(THE REQUEST): Rewrite the data below as a numbered list, skipping any blank lines and leaving out the pictures.
## Begin INPUT MATERIAL
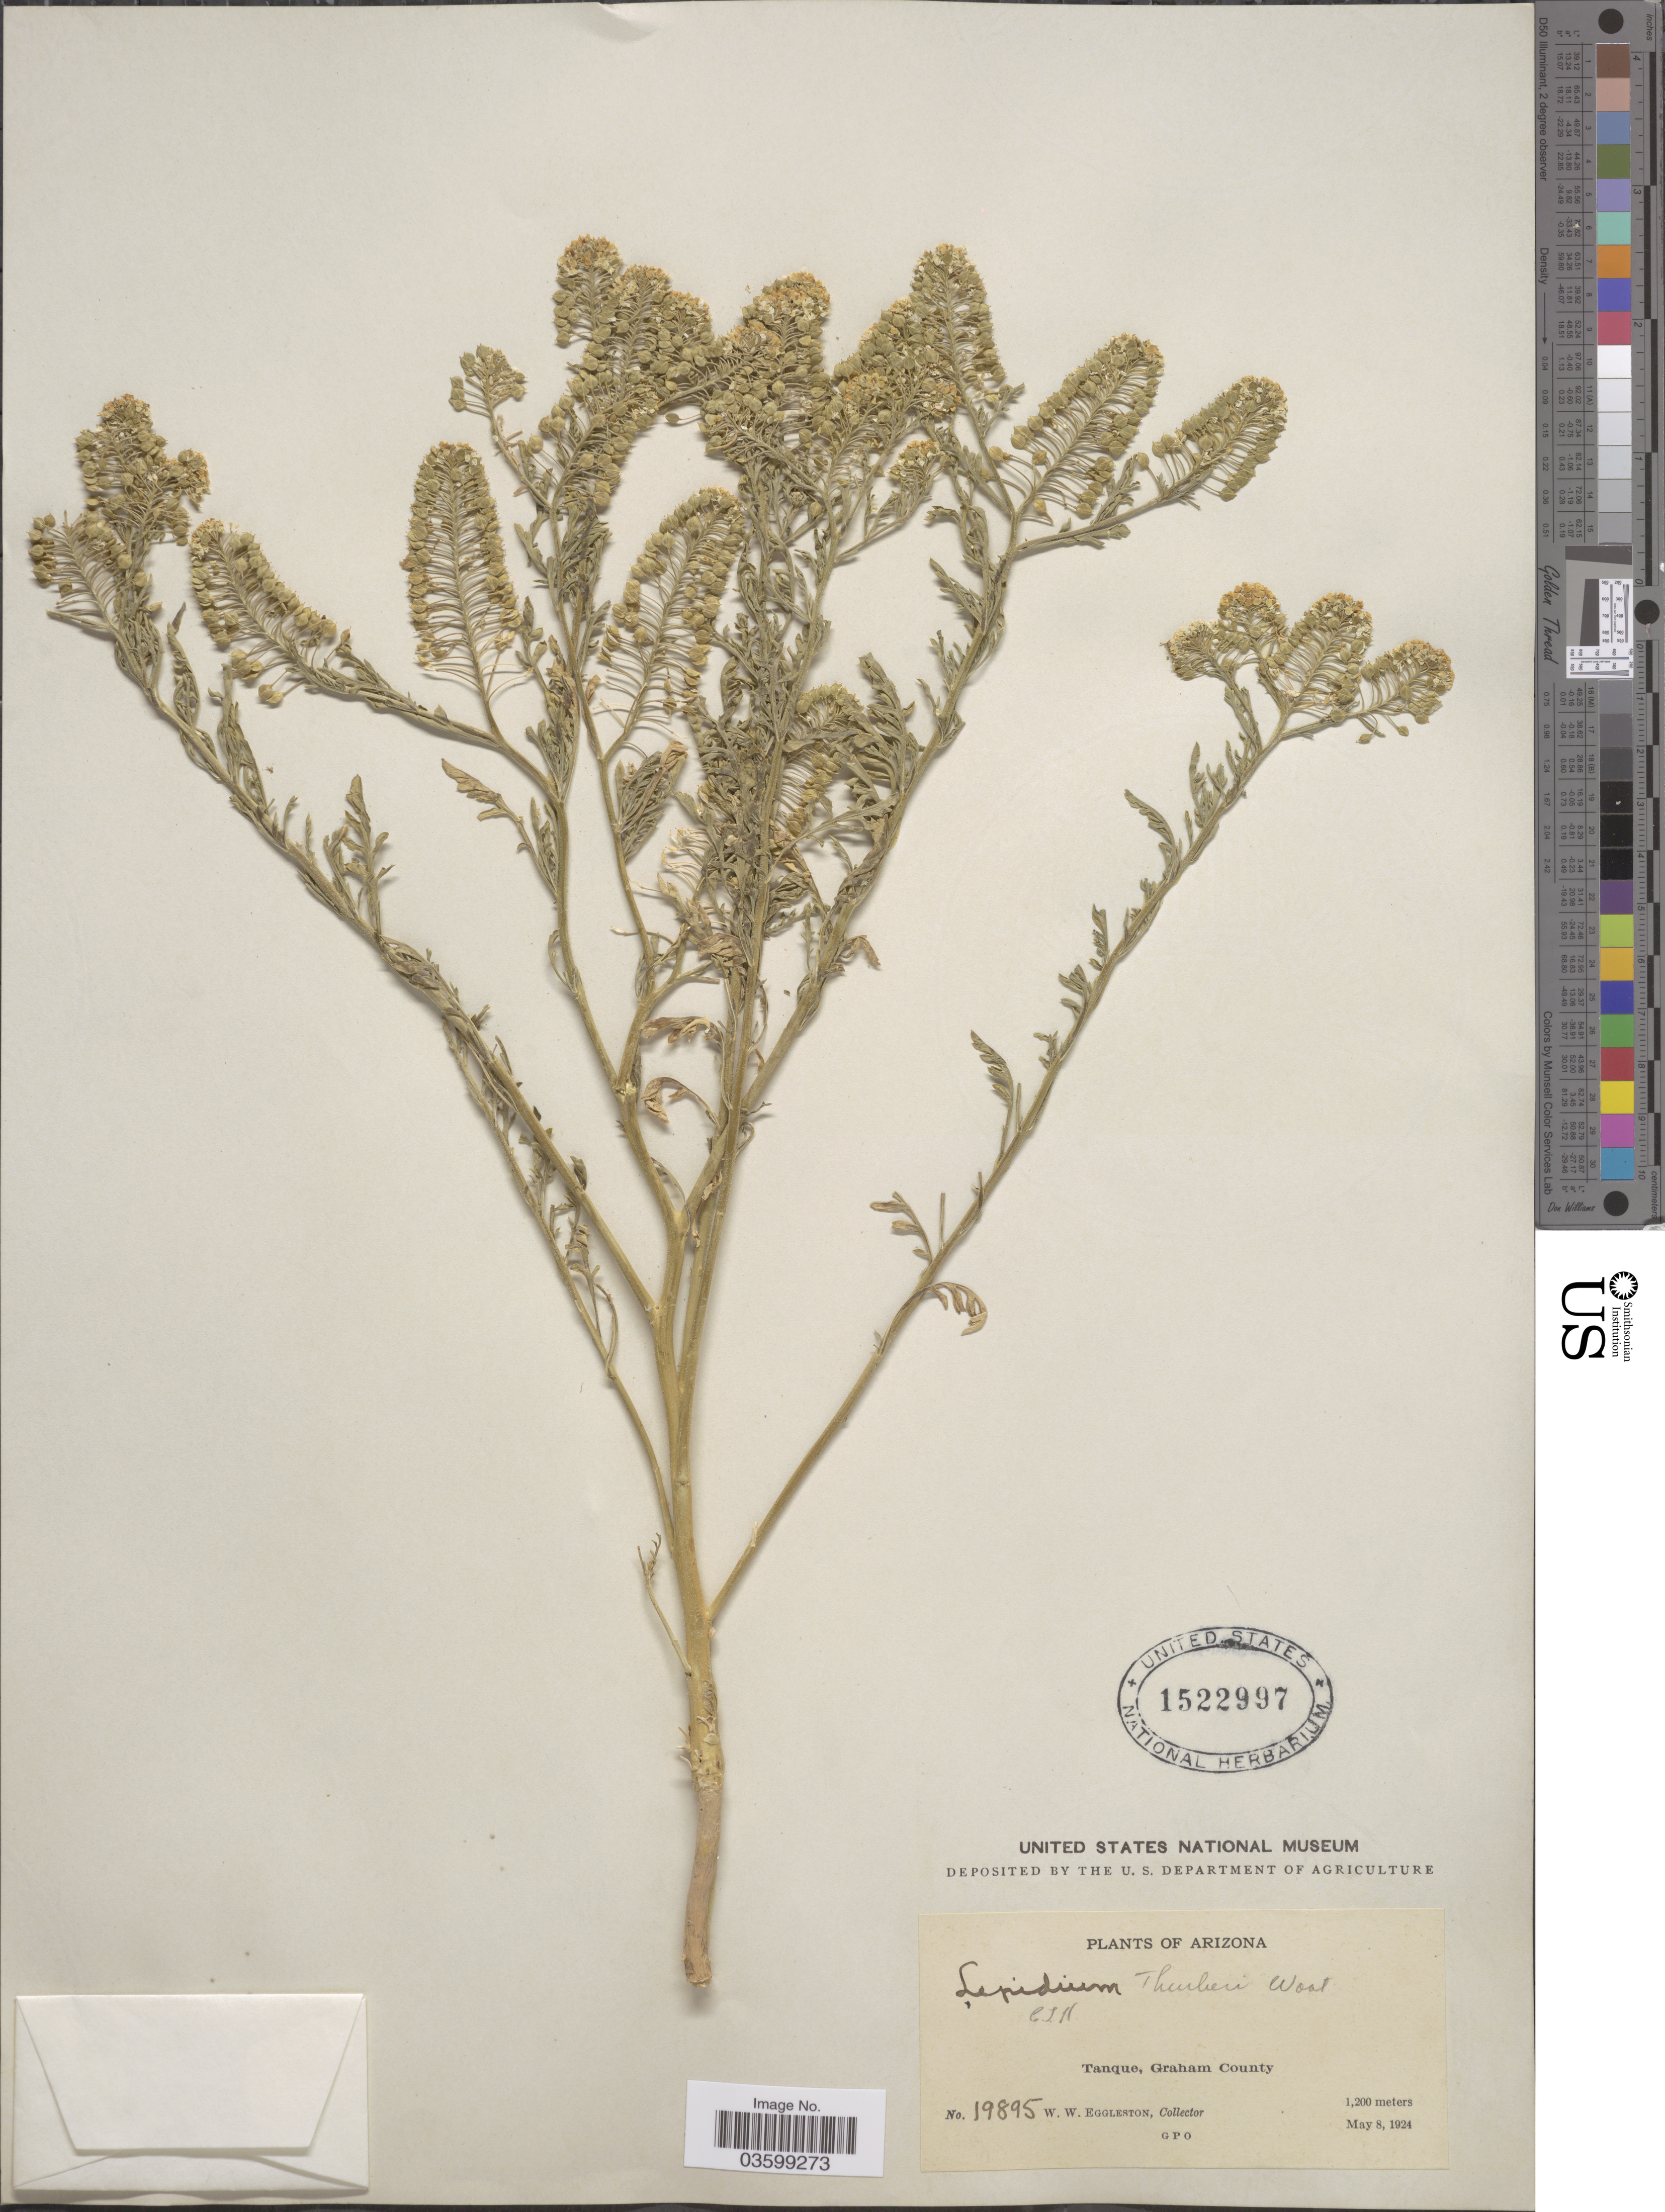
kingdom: Plantae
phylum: Tracheophyta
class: Magnoliopsida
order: Brassicales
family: Brassicaceae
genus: Lepidium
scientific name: Lepidium thurberi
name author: Wooton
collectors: W. W. Eggleston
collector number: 19895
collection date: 1924-05-08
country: United States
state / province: Arizona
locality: Tanque, Graham County.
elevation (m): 1200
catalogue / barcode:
## End INPUT MATERIAL
(OUTPUT FOR THIS TASK):
1. kingdom: Plantae
2. phylum: Tracheophyta
3. class: Magnoliopsida
4. order: Brassicales
5. family: Brassicaceae
6. genus: Lepidium
7. scientific name: Lepidium thurberi
8. name author: Wooton
9. collectors: W. W. Eggleston
10. collector number: 19895
11. collection date: 1924-05-08
12. country: United States
13. state / province: Arizona
14. locality: Tanque, Graham County.
15. elevation (m): 1200
16. catalogue / barcode:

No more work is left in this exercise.